The relocation of these two storied franchises from Canada, started a trend in professional sports that can never be undone. Bettman's snub of hockey history, and Canadian traditions have led to other pro sports using the same twisted logic to relocate other teams citing these examples. Bud Selig orchestrated the move of the Montreal Expos in 2004, and three years earlier the lowly Vancouver Grizzlies of the NBA moved to Memphis. American businessman were able to add clauses to ownership that stated that poor attendance would allow them the right to move. From that point it's the simple plan from the movie "Major League" don't do anything that will make the team successful and voila...there's nobody coming to see them. However, both of these situations have had serious karmic consequences. They suck! And not just a little bit...they're the worst. I hope that the Sport Gods* above never allow either of these franchises the slightest opportunity of success. They don't deserve it.

*Sport Gods- the powers that halt the personal success of any athlete that dares to put himself before the team, money before winning, or location\franchise below them. see(ref-e.g.) Eric Lindros, Steve Francis, Tracy McGrady

Exhibit B - ownership eligibility

The thing that everybody who is not an NHL owner doesn't understand is why Jim Balsillie isn't an eligible owner? Does he have too much money? And shouldn't an eligible owner be the one that CAN afford it? It doesn't make any sense. A guy shows up with enough money to make the creditors happy, pay the team and it's staff and give them a new home where they can at least have a chance to sell tickets and he's NOT eligible? I'd like to see the criteria, and see if anyone is! Not to mention that he's the Blackberry guy...the cross promotions are easy. Everyone on the board could get new phones without dealing with some dimwit at a Bell store telling you that you're upgrade is active when your kid graduates high school.

**Your tasks:**
A - Answer these from the text on sports team relocation:
(i) In what year did the Montreal Expos move?
(ii) Which NBA team moved to Memphis?
(iii) What product is Jim Balsillie linked to?
B - Copy out the part of the text on sports team relocation starting at "The thing that" and ending at "graduates high school.".

**Material shown:**
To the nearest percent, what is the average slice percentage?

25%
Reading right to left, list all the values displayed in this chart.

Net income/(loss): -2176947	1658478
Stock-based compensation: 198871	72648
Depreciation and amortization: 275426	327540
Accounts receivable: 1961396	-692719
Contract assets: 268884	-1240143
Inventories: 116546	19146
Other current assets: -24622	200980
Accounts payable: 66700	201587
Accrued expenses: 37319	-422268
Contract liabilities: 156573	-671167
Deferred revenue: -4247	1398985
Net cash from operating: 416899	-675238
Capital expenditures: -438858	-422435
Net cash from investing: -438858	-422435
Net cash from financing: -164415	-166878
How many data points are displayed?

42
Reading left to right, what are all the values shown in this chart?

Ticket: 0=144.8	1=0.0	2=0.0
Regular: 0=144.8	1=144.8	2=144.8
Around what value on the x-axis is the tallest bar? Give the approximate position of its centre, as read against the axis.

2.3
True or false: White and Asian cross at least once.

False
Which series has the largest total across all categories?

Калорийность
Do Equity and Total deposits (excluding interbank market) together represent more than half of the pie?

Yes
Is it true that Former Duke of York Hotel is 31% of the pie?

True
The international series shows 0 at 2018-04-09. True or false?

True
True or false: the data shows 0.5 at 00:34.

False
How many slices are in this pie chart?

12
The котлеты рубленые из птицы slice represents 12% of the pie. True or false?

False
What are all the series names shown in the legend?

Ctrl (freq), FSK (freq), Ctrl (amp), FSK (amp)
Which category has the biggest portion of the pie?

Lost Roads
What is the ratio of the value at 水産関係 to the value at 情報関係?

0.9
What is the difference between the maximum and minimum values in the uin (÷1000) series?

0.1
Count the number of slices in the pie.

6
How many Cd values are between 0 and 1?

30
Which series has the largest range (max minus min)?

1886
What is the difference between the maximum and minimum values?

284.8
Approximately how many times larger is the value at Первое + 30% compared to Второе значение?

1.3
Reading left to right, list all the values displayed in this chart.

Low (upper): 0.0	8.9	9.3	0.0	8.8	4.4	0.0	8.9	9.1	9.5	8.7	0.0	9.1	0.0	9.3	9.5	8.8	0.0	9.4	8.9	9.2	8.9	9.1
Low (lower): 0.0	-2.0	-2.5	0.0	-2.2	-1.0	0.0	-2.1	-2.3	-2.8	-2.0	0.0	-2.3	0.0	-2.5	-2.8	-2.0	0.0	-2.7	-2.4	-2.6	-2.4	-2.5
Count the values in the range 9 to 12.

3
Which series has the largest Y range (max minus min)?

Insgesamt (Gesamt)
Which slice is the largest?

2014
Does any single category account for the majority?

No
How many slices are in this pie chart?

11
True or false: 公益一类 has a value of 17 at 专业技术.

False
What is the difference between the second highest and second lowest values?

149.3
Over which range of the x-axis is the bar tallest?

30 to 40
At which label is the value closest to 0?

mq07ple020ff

**Answers provided:**
A -
(i) 2004
(ii) The Vancouver Grizzlies
(iii) The Blackberry

B -
The thing that everybody who is not an NHL owner doesn't understand is why Jim Balsillie isn't an eligible owner? Does he have too much money? And shouldn't an eligible owner be the one that CAN afford it? It doesn't make any sense. A guy shows up with enough money to make the creditors happy, pay the team and it's staff and give them a new home where they can at least have a chance to sell tickets and he's NOT eligible? I'd like to see the criteria, and see if anyone is! Not to mention that he's the Blackberry guy...the cross promotions are easy. Everyone on the board could get new phones without dealing with some dimwit at a Bell store telling you that you're upgrade is active when your kid graduates high school.